= Text segment =
DistributedBatchSampler

class paddle.io. DistributedBatchSampler ( dataset: Sized, batch_size: int, num_replicas: Optional[int] = None, rank: Optional[int] = None, shuffle: bool = False, drop_last: bool = False ) [source]

Sampler that restricts data loading to a subset of the dataset.

In such case, each process can pass a DistributedBatchSampler instance as a DataLoader sampler, and load a subset of the original dataset that is exclusive to it.

Note

Dataset is assumed to be of constant size.

Parameters

dataset (Dataset) – this could be an instance of subclass of Dataset or other python object which implemented __len__ for BatchSampler to get indices of samples.
batch_size (int) – sample size of each mini-batch.
num_replicas (int, optional) – process number in distributed training. If num_replicas is None, num_replicas will be retrieved from ParallelEnv . Default None.
rank (int, optional) – the rank of the current process among num_replicas processes. If rank is None, rank is retrieved from ParallelEnv. Default None.
shuffle (bool, optional) – whether to shuffle indices order before generating batch indices. Default False.
drop_last (bool, optional) – whether drop the last incomplete(less than a mini-batch) batch dataset size. Default False.

Returns

DistributedBatchSampler, return an iterable object for indices iterating.

Examples

>>> import numpy as np

>>> from paddle.io import Dataset, DistributedBatchSampler

>>> # init with dataset
>>> class RandomDataset(Dataset):  # type: ignore[type-arg]
...     def __init__(self, num_samples):
...         self.num_samples = num_samples
...
...     def __getitem__(self, idx):
...         image = np.random.random([784]).astype('float32')
...         label = np.random.randint(0, 9, (1, )).astype('int64')
...         return image, label
...
...     def __len__(self):
...         return self.num_samples
...
>>> dataset = RandomDataset(100)
>>> sampler = DistributedBatchSampler(dataset, batch_size=64)

>>> for data in sampler:
...     # do something
...     break

set_epoch ( epoch: int ) → None set_epoch¶

Sets the epoch number. When shuffle=True, this number is used as seeds of random numbers. By default, users may not set this, all replicas (workers) use a different random ordering for each epoch. If set same number at each epoch, this sampler will yield the same ordering at all epochs.

Parameters: epoch (int) – Epoch number.

Examples

>>> import numpy as np

>>> from paddle.io import Dataset, DistributedBatchSampler

>>> # init with dataset
>>> class RandomDataset(Dataset):  # type: ignore[type-arg]
...     def __init__(self, num_samples):
...         self.num_samples = num_samples
...
...     def __getitem__(self, idx):
...         image = np.random.random([784]).astype('float32')
...         label = np.random.randint(0, 9, (1, )).astype('int64')
...         return image, label
...
...     def __len__(self):
...         return self.num_samples
...
>>> dataset = RandomDataset(100)
>>> sampler = DistributedBatchSampler(dataset, batch_size=64)

>>> for epoch in range(10):
...     sampler.set_epoch(epoch)

= Information provided =
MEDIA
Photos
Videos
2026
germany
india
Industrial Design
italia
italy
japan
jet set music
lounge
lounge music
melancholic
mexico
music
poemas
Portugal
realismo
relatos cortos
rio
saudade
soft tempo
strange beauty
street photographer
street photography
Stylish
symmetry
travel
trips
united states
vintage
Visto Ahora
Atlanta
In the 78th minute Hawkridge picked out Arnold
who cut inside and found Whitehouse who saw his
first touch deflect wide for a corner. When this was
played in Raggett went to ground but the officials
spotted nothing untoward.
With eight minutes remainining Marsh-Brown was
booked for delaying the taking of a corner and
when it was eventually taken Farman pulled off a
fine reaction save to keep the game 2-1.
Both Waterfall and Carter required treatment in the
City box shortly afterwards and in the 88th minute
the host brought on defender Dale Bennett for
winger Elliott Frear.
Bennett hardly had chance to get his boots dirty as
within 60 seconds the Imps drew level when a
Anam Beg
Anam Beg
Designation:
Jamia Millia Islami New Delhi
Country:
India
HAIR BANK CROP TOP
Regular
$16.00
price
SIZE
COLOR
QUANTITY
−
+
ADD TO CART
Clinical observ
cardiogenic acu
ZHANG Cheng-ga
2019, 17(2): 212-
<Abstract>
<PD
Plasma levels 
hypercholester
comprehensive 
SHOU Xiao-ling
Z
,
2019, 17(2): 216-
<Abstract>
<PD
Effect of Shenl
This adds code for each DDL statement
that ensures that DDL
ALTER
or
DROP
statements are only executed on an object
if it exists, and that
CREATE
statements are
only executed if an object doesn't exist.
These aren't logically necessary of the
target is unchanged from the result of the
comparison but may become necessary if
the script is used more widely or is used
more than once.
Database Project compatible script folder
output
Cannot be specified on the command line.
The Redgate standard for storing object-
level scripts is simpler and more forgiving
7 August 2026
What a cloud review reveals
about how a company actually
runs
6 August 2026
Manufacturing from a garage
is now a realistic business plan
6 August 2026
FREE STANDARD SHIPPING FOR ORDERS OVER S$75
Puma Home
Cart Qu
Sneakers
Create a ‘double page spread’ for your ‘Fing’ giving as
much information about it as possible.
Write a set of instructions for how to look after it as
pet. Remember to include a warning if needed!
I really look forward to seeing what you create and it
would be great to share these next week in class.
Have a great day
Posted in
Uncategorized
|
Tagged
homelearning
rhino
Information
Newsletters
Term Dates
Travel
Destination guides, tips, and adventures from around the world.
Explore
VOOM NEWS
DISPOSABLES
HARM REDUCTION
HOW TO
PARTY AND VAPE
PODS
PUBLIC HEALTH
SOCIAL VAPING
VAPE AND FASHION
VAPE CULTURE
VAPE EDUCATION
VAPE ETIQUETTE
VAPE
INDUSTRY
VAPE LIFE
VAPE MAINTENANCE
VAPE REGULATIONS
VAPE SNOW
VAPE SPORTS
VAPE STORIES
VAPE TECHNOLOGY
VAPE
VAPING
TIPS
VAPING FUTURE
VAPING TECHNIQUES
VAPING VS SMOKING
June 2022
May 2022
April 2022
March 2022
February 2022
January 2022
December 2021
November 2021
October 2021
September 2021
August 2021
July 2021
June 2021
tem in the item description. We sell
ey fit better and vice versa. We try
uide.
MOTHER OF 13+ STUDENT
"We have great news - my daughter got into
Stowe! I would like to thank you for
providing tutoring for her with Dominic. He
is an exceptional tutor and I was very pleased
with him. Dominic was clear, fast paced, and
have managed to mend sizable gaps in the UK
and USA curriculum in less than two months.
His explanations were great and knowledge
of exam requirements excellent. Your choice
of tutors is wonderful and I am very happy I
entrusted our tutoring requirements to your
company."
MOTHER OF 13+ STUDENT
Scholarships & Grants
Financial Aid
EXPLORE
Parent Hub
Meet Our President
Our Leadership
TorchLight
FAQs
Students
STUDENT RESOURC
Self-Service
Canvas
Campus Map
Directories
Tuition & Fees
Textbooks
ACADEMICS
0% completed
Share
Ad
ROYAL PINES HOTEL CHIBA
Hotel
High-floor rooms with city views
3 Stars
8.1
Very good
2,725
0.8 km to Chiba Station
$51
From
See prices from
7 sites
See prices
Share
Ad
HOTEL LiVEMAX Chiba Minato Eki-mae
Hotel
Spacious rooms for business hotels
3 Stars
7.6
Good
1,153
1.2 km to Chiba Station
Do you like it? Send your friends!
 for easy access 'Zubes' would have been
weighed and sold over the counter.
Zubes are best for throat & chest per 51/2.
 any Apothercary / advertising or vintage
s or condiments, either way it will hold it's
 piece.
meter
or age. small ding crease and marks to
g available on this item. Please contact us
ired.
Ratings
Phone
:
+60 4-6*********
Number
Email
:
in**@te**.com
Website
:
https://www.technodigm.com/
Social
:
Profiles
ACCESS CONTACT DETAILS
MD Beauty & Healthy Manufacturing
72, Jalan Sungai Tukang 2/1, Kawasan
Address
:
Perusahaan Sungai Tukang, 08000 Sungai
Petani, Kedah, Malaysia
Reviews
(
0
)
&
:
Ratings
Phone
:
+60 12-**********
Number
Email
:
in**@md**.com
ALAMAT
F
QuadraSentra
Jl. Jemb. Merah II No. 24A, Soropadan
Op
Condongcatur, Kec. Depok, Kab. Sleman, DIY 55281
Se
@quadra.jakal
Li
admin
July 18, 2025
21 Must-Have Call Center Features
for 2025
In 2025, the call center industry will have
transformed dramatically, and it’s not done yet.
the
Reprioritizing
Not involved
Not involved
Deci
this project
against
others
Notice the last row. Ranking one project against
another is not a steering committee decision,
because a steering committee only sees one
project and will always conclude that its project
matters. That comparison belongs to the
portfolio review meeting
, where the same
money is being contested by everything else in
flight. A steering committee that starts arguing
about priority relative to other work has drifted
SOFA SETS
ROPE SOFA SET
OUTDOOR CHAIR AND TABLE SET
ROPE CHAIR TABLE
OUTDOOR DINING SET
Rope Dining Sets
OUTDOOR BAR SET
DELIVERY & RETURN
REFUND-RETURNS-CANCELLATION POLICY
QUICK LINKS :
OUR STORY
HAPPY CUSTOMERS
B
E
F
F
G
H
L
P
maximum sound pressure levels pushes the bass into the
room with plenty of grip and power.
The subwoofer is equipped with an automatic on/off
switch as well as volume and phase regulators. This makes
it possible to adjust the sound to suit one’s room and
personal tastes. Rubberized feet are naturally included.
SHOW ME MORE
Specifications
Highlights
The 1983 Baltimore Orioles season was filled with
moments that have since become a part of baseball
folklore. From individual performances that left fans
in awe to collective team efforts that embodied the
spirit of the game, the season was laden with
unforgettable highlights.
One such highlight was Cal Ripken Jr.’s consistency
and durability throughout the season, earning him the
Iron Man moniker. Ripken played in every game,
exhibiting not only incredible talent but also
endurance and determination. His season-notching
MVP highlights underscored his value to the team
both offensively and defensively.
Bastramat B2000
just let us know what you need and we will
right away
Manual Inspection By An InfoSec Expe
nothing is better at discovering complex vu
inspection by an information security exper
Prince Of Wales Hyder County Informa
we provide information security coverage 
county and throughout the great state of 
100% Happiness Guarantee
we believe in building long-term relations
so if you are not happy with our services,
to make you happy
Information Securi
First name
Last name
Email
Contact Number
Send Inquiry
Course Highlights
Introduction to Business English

= How to complete this task =
Can you retype everything in the DistributedBatchSampler documentation from "dataset (Dataset) –" down to "of each mini-batch.", word for word?

= Your response =
dataset (Dataset) – this could be an instance of subclass of Dataset or other python object which implemented __len__ for BatchSampler to get indices of samples.
batch_size (int) – sample size of each mini-batch.